Une brutalité glaçante et calculée : villages rasés à l’aube, églises incendiées pendant les offices, décapitations filmées, femmes et enfants enlevés pour servir d’esclaves ou de chair à canon. Ils ne visent pas les villes. Ils veulent la terreur pure, le contrôle des mines et le recrutement dans le sang.

Et le bilan est terrifiant.

Depuis leur installation définitive en RDC, les ADF ont assassiné entre 9000 et 12000 Congolais, presque tous des civils.

Rien qu’en 2024 : plus de 1600 morts.

En 2025 : les horreurs de Ntoyo (plus de 70 chrétiens tués pendant un enterrement) et Komanda (43 morts dans une église). L’Église catholique et les observateurs indépendants sont formels : les ADF sont, avec le M23, un des groupes les plus meurtriers contre les populations civiles de toute la RDC ces dernières années. 95 % de leurs victimes sont congolaises.

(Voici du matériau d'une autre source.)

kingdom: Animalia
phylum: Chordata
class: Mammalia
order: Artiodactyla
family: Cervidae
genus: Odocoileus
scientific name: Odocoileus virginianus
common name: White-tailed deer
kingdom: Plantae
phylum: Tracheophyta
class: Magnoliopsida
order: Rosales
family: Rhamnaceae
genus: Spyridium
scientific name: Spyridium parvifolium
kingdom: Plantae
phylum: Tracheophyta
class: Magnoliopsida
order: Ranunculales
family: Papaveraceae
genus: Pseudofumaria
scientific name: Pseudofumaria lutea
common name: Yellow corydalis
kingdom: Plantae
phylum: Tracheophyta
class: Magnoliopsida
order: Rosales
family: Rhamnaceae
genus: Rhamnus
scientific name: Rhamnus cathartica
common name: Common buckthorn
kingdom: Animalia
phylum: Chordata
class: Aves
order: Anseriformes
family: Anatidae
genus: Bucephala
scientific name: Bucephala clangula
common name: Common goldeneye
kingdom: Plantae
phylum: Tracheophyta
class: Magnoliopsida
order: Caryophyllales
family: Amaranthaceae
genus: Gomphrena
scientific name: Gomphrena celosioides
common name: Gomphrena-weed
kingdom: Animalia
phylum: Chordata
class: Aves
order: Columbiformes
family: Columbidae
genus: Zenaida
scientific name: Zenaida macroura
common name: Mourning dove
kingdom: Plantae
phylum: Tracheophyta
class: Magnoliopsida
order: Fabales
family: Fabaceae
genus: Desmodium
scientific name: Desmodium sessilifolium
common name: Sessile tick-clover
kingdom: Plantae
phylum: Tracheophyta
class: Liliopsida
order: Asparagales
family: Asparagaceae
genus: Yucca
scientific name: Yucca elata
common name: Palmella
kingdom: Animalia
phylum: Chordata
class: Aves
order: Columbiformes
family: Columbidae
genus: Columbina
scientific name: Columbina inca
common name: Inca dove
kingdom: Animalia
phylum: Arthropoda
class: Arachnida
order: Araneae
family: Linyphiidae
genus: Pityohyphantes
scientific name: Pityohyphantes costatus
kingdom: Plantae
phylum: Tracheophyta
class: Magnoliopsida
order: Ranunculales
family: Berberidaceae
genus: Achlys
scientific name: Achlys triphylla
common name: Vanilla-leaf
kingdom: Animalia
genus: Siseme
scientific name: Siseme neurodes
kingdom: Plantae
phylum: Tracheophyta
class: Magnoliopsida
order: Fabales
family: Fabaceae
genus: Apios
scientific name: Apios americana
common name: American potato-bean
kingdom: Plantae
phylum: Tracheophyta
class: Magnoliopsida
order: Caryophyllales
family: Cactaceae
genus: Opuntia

Contre l’Ouganda, leur pays d’origine ? Presque rien. Entre 300 et 1500 Ougandais tués au tout début (1996-2002), puis… le silence radio.

Depuis plus de vingt ans, ils ont totalement abandonné leur terre natale pour se concentrer sur le Congo.

Alors pourquoi l’armée ougandaise, présente depuis des années avec l’opération Shujaa et plusieurs milliers de soldats, n’arrive-t-elle pas – ou ne veut-elle pas – les éradiquer ?

Officiellement, elle détruit des camps, tue des chefs. Dans les faits, les massacres de civils augmentent. Le terrain forestier est un cauchemar, les ADF se dispersent, reviennent, posent des bombes artisanales. Mais surtout : une ADF affaiblie mais vivante arrange certains.

Elle justifie la présence militaire ougandaise, protège des intérêts économiques (or, bois, corridors commerciaux) et maintient une zone tampon géopolitique (contre les amis/ennemis rwandais présents dans les territoires occupés par le M23/RDF).

Les ADF ne sont plus des « rebelles ougandais ». Ce sont des jihadistes professionnels du chaos congolais, financés par nos propres ressources pillées et protégés par l’indifférence calculée.

Un cancer qui saigne la RDC depuis des décennies, village après village, église après église, que la solution militaire n’éradique pas.

Une métastase qui continue de se propager, alors que l’opinion publique congolaise – y compris la communauté chrétienne directement visée – ne se mobilise pas suffisamment pour l’arrêter.